By Stephen Brook and Kishor Napier-Raman
Here at CBD we are regularly accused of having hearts of concrete. But as if we pay attention to our parents!
So regular readers may be surprised that even we cracked a little when we heard this tale of a long-lost childhood memento resurfacing years later – and from across the political divide.
La Trobe MP Jason Wood (left), his Labor challenger, Jeff Springfield, and the long-lost wooden case.
Who has reached their middle years without losing something of great emotional value along the shifting pathways of life? Certainly not Jason Wood.
The federal Liberal MP for the outer Melbourne seat of La Trobe retained his seat with 52 per cent of the two-party-preferred vote despite a swing of more than 6 per cent to his Labor opponent, Jeff Springfield.
Items from Jason Wood’s childhood case include a photo of his Great Dane, Junior.
Back in 2010, Wood lost an old wooden case made when he was a high school student at Ferntree Gully Technical School.
It contained much he held dear: primary school medals; scouting photos; police memorabilia; newspaper clippings from the Ash Wednesday bushfires, when he was a teenager; a photo of Junior, his 85-kilogram Great Dane; his gold Duke of Edinburgh Award; a Christmas card from John Howard; and, most importantly, a treasured photo of his nana.
Fast forward 15 years and Wood was reunited with the case days ago. And who returned it? None other than his Labor opponent, Springfield, who rang to concede and told him the item had been handed to him by a Labor supporter.

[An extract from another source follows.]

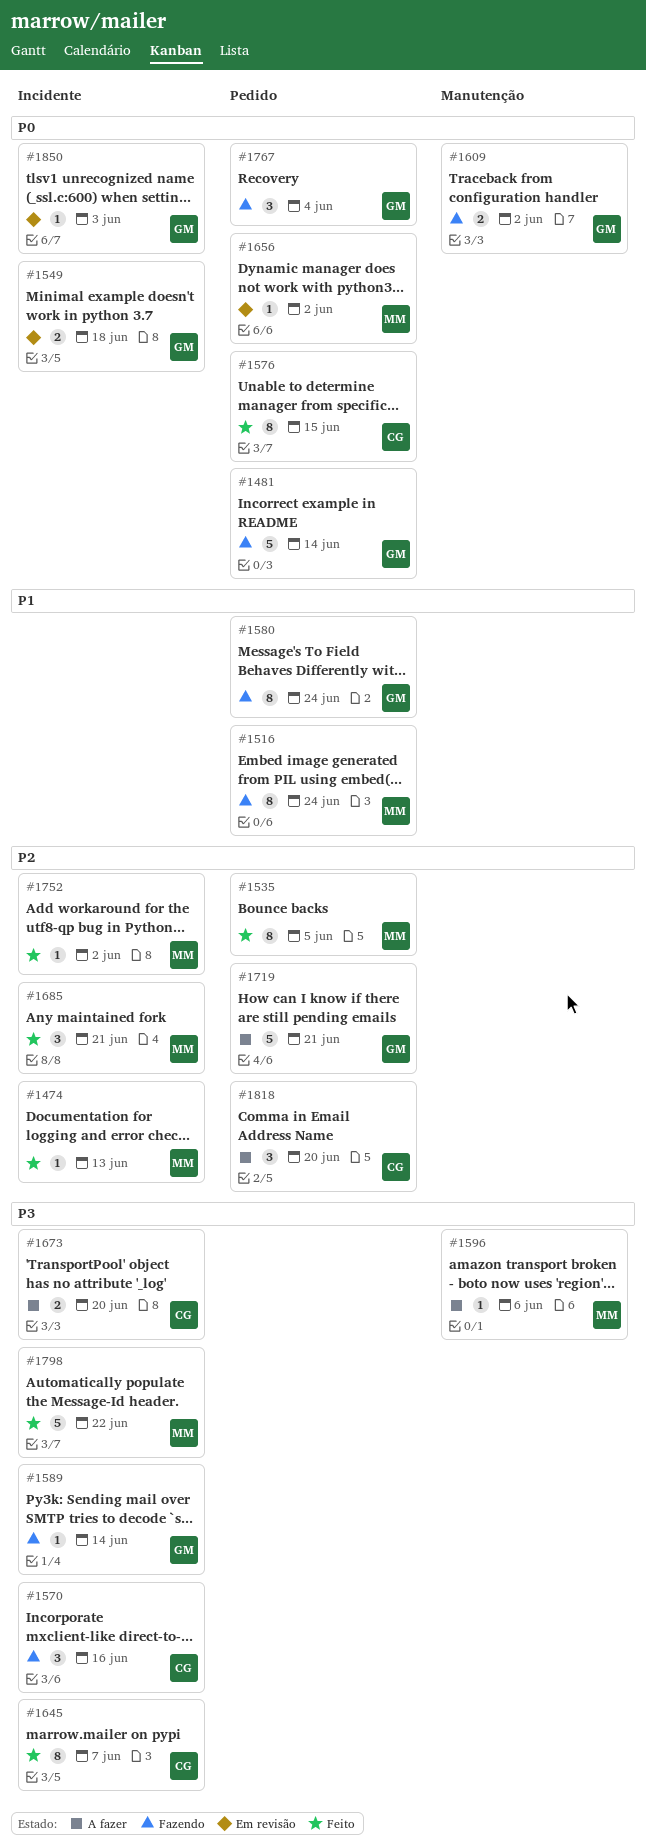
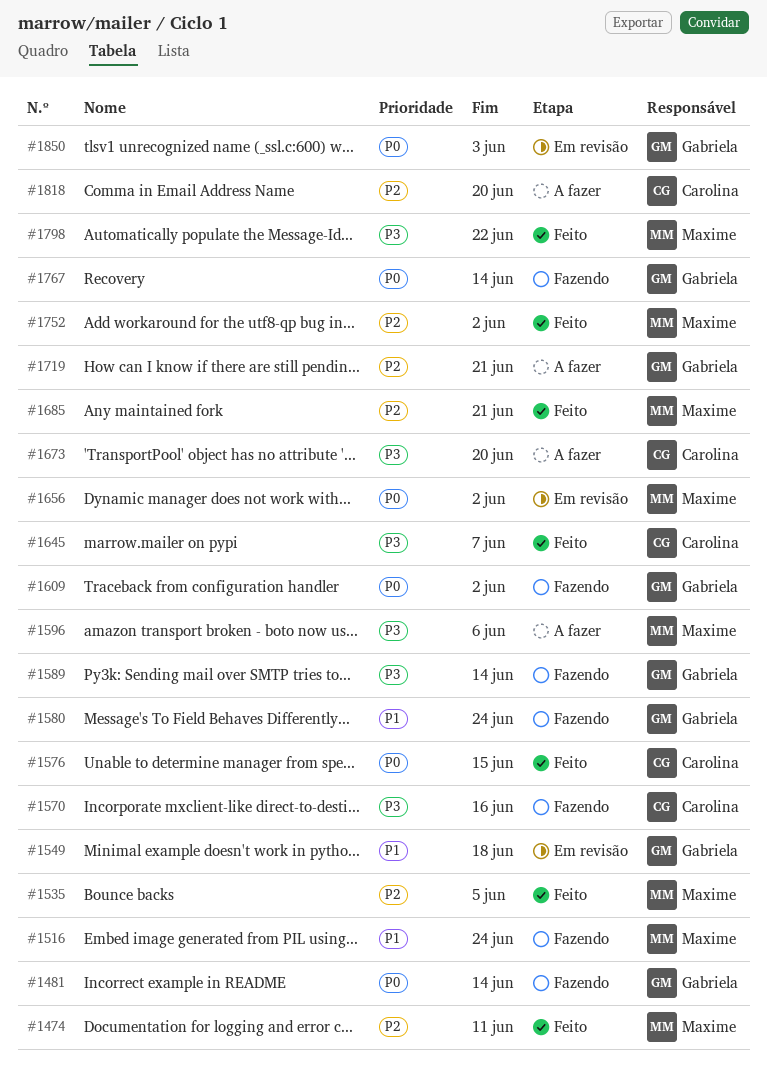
#1474, due: Jun 13 -> Jun 11
#1549, priority: P0 -> P1
#1767, due: Jun 4 -> Jun 14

“We caught up for a brunch. I couldn’t stop thanking him. I even gave him a hug. I am not a hugging guy, but I wanted to let him know how appreciative I was,” Wood told CBD, describing the case as having “all my highlights” that he could now share with his daughter Jasmine.
College champions George Pell
The folk at Sky News aren’t too fond of universities, suspecting them to be overrun by woke academics and young communists doing eight-year arts degrees while minoring in pro-Palestinian protests.
But the News Corp channel has a lot of love for Campion College, a small Catholic higher education institution in western Sydney, where students learn the good stuff – Western civilisation, the Great Books, philosophy – all taught without a hint of woke. The small college’s alumni are over-represented among staff at the network, whose presenters have given it a few glowing tributes on air.
Campion College’s new great hall is named after the late Cardinal George Pell.Credit: Getty Images
The college remains a haven for other conservatives too – its board of trustees includes former ACT Liberal senator Zed Seselja and former shop assistants’ union boss Joe de Bruyn, whose anti-abortion tirade at an Australian Catholic University graduation ceremony last year led to a student walkout.
More recently, Campion College came up with a tribute to a figure idolised by conservative Catholics, unveiling a new grand hall named after the late Cardinal George Pell, who spent 404 days in prison after being convicted of child sex abuse charges which were quashed on appeal by the High Court.
The new hall’s opening was attended by former Liberal prime ministers John Howard and Tony Abbott. Both men were passionate supporters of Pell after his initial conviction, with Howard providing a character reference to the Victorian County Court ahead of the cardinal’s sentencing. Abbott delivered a eulogy at Pell’s funeral in 2023, describing Pell as having undergone “a modern-day crucifixion”.
The pair both spoke glowingly about Pell’s “dedication to faith, justice, and public service”, the college said in its latest newsletter.
“His tenacity and his strength and his resilience would’ve broken most of us, but not him. And he was sustained in that by his resolute faith,” Howard said.
Where did Campion get the money for the new hall? According to its recent newsletter, the Pell hall and name came thanks to the largesse of a particularly generous anonymous donor. Naturally, our suspicions immediately fell on Australia’s richest person, Gina Rinehart – the billionaire mining magnate has a library at Campion College named in her honour after providing what the college called “a transformative donation”.
But Rinehart’s people told us she had nothing to do with the Pell hall, and the college didn’t enlighten us further. A divine mystery.
Minister derailed
While Melbourne is obviously the major events capital of the nation, up north they manage as best they can. As the NSW minister for arts, tourism and the night-time economy, John Graham gets to go to what qualifies in Emerald City as all the fun stuff – show openings, gigs, festivals, you name it.
John Graham, in NSW transport minister mode, gives an update on the commuter disruption. Credit: Oscar Colman
But on Tuesday, the minister’s planned appearance at the opening night of the Sydney Writers’ Festival was derailed – literally. An incident at Strathfield station in Sydney’s inner west brought the city’s train network grinding to a halt. Due to his other gig as transport minister, Graham was forced to race back from a community cabinet meeting in Ulladulla on the NSW South Coast to get a special briefing from bureaucrats at the Rail Operations Centre.
It meant opening-night festival guests were robbed of a few trademark zingers from the minister, who we hear was also set to deliver an impassioned address on the importance of literature in bringing deeper thinking to public debate in an era of irritating, algorithmically slopified public discourse, or something like that.